(Recorded information begins)

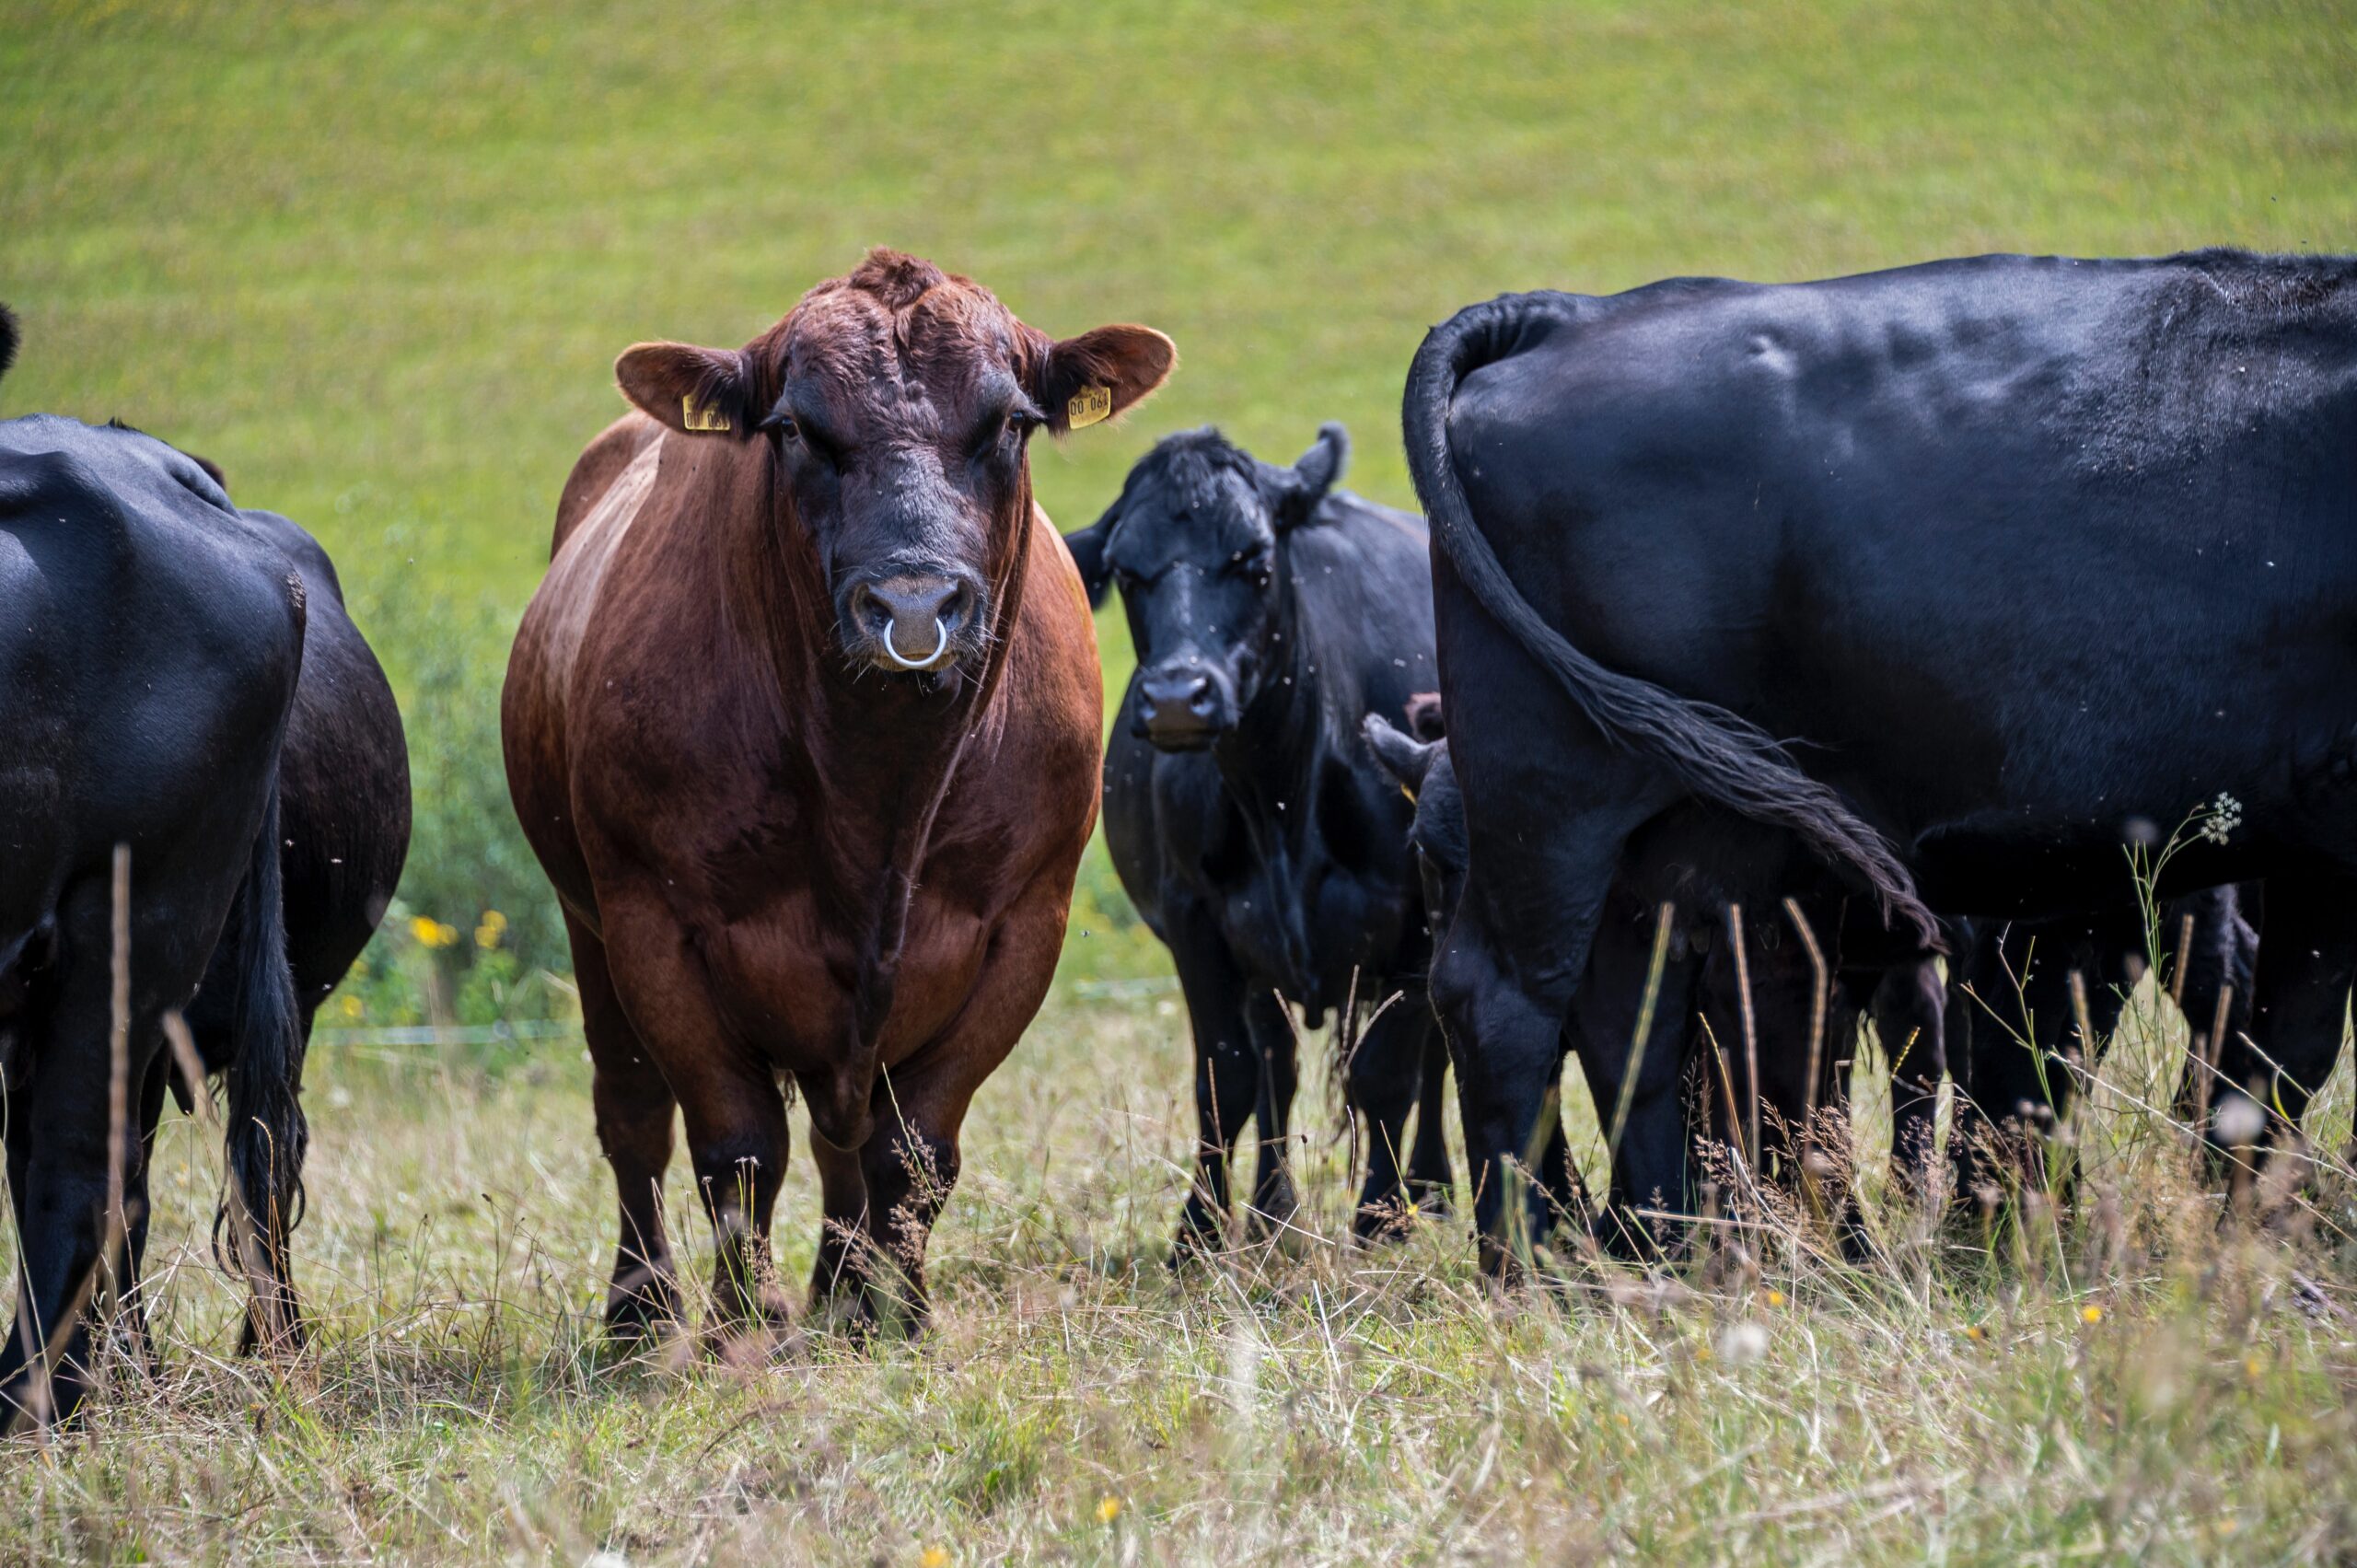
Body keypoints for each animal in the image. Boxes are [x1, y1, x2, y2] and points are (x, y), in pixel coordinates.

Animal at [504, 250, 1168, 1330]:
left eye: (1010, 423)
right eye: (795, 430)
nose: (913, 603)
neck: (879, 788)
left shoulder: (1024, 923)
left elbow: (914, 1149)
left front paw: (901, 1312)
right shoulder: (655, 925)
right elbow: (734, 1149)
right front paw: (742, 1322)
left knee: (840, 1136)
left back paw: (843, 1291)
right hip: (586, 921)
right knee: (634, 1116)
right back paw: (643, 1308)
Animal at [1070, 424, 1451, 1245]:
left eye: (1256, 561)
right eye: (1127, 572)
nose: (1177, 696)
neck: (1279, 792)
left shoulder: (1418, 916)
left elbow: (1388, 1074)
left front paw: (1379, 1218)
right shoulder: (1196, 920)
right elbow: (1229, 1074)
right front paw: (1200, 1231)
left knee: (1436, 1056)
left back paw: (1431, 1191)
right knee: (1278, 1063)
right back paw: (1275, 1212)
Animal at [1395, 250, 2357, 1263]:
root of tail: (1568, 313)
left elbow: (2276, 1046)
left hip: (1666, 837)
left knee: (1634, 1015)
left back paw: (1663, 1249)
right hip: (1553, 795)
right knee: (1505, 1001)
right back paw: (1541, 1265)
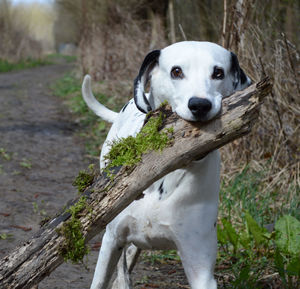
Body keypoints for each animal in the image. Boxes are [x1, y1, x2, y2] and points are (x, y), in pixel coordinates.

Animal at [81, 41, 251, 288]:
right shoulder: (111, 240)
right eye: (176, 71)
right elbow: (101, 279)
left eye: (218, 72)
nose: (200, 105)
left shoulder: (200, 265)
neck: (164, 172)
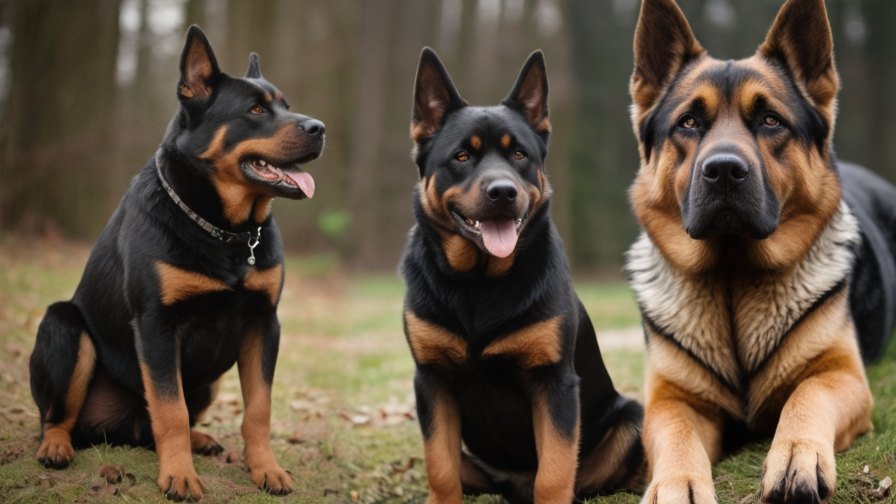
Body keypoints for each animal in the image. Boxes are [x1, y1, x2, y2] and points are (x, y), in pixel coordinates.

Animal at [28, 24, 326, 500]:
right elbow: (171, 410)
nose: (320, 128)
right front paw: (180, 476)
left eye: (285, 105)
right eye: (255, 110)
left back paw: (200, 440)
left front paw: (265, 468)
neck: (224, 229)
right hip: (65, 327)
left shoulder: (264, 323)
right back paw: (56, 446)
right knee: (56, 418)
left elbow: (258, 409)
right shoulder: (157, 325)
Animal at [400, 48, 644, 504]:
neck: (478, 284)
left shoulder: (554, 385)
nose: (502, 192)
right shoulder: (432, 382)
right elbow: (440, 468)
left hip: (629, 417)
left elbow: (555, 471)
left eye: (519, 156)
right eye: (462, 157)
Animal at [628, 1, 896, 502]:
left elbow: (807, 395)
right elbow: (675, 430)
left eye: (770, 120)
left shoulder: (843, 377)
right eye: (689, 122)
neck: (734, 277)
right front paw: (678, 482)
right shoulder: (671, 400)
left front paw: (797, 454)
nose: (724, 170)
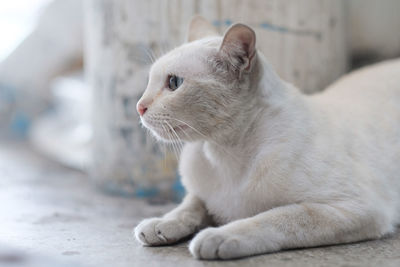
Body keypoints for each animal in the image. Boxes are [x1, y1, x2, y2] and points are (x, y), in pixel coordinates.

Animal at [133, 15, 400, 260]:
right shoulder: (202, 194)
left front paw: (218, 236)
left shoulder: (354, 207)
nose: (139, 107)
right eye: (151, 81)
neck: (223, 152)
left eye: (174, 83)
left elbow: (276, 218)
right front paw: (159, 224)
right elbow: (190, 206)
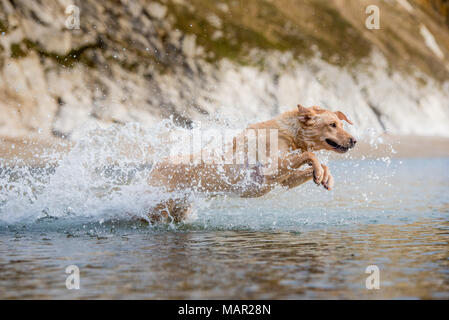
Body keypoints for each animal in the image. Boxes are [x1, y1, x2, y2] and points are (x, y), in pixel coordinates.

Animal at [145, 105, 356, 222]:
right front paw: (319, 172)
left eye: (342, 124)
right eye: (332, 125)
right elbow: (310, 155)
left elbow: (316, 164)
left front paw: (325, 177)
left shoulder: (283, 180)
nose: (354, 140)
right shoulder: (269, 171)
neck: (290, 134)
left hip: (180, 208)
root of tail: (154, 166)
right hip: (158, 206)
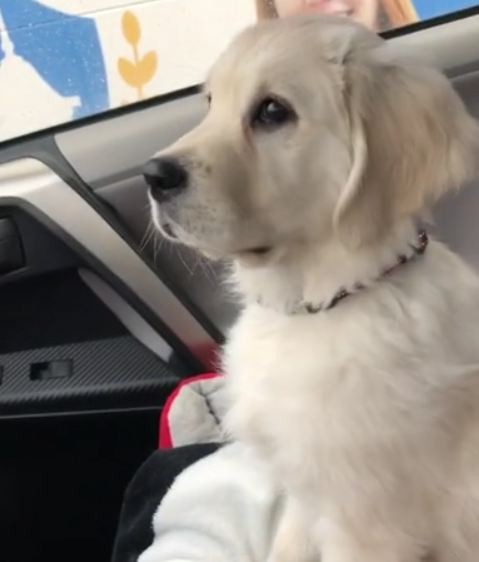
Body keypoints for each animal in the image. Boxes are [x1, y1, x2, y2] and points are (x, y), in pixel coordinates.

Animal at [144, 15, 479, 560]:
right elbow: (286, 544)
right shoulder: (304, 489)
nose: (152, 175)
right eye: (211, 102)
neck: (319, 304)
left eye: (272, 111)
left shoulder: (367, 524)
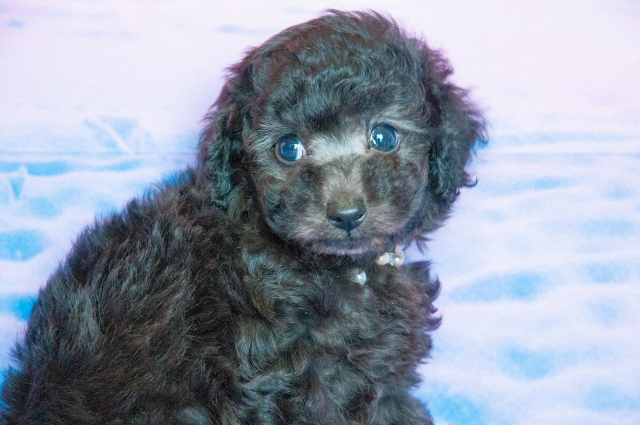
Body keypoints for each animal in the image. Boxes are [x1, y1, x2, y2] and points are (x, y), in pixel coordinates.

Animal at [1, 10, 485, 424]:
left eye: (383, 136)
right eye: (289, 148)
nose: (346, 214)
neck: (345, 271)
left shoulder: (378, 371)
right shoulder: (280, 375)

(Recorded information ends)

• Exercise details:
Word for word, quote the lines above. Omit the pictures.

• Response area:
Body keypoints for each animal in the image. Boxes are [x1, y1, x2, y2] and points are (x, y), in pixel coordinates.

Animal at [504, 250, 1168, 1330]:
left eye: (1010, 423)
right eye: (795, 430)
nose: (913, 603)
neck: (879, 788)
left shoulder: (1024, 923)
left elbow: (914, 1149)
left front paw: (901, 1312)
right shoulder: (655, 925)
right elbow: (734, 1149)
right front paw: (742, 1322)
left knee: (840, 1136)
left back paw: (843, 1291)
right hip: (586, 921)
right knee: (634, 1116)
right back paw: (643, 1308)
Animal at [1070, 424, 1451, 1245]:
left eye: (1256, 561)
right eye: (1127, 572)
nose: (1177, 696)
neck: (1279, 792)
left shoulder: (1418, 916)
left elbow: (1388, 1074)
left front paw: (1379, 1218)
right shoulder: (1196, 920)
right elbow: (1229, 1074)
right front paw: (1200, 1231)
left knee: (1436, 1056)
left back paw: (1431, 1191)
right knee: (1278, 1063)
right back paw: (1275, 1212)
Animal at [1395, 250, 2357, 1263]:
root of tail: (1568, 313)
left elbow: (2276, 1046)
left hip: (1666, 837)
left knee: (1634, 1015)
left back paw: (1663, 1249)
right hip: (1553, 795)
right knee: (1505, 1001)
right back paw: (1541, 1265)
Body keypoints for each animal in the image. Boxes are [x1, y1, x2, y2] and points are (x, y), in pixel coordinates.

Animal at [81, 41, 251, 288]:
right shoulder: (111, 240)
right eye: (176, 71)
right elbow: (101, 279)
left eye: (218, 72)
nose: (200, 105)
left shoulder: (200, 265)
neck: (164, 172)
Body keypoints for each animal in the image. Boxes are [x1, y1, x2, y2] and points are (x, y), in pixel coordinates.

Animal at [28, 24, 326, 500]:
right elbow: (171, 410)
nose: (320, 128)
right front paw: (180, 476)
left eye: (285, 105)
right eye: (255, 110)
left back paw: (200, 440)
left front paw: (265, 468)
neck: (224, 229)
right hip: (65, 327)
left shoulder: (264, 323)
right back paw: (56, 446)
right knee: (56, 418)
left elbow: (258, 409)
right shoulder: (157, 325)
Animal at [400, 48, 644, 504]:
neck: (478, 284)
left shoulder: (554, 385)
nose: (502, 192)
right shoulder: (432, 382)
right elbow: (440, 468)
left hip: (629, 417)
left elbow: (555, 471)
left eye: (519, 156)
right eye: (462, 157)
Animal at [628, 1, 896, 502]:
left elbow: (807, 395)
right elbow: (675, 430)
left eye: (770, 120)
left shoulder: (843, 377)
right eye: (689, 122)
neck: (734, 277)
right front paw: (678, 482)
right shoulder: (671, 400)
left front paw: (797, 454)
nose: (724, 170)
Body keypoints for each animal in the image. Boxes are [x1, y1, x2, y2] and points are (x, y), in pixel coordinates.

Animal at [133, 15, 400, 260]:
right shoulder: (202, 194)
left front paw: (218, 236)
left shoulder: (354, 207)
nose: (139, 107)
right eye: (151, 81)
neck: (223, 152)
left eye: (174, 83)
left elbow: (276, 218)
right front paw: (159, 224)
right elbow: (190, 206)
Body keypoints for each animal in the image. Boxes are [x1, y1, x2, y2] and points are (x, y), in pixel coordinates.

Animal at [145, 105, 356, 222]:
right front paw: (319, 172)
left eye: (342, 124)
right eye: (332, 125)
right elbow: (310, 155)
left elbow: (316, 164)
left front paw: (325, 177)
left shoulder: (283, 180)
nose: (354, 140)
right shoulder: (269, 171)
neck: (290, 134)
left hip: (180, 208)
root of tail: (154, 166)
right hip: (158, 206)
Body keypoints for each animal in the image. Boxes are [x1, y1, x2, y2] and points are (x, y), in pixel coordinates.

Animal at [144, 15, 479, 560]:
right elbow: (286, 544)
right shoulder: (304, 489)
nose: (152, 175)
right eye: (211, 102)
neck: (319, 304)
left eye: (272, 111)
left shoulder: (367, 524)
Body keypoints for each animal in the image. Boxes are [x1, y1, x2, y2] and points are (x, y), in pixel coordinates.

Animal at [1, 10, 485, 424]:
left eye: (383, 136)
right eye: (289, 148)
nose: (346, 214)
neck: (345, 271)
left shoulder: (378, 371)
right shoulder: (280, 375)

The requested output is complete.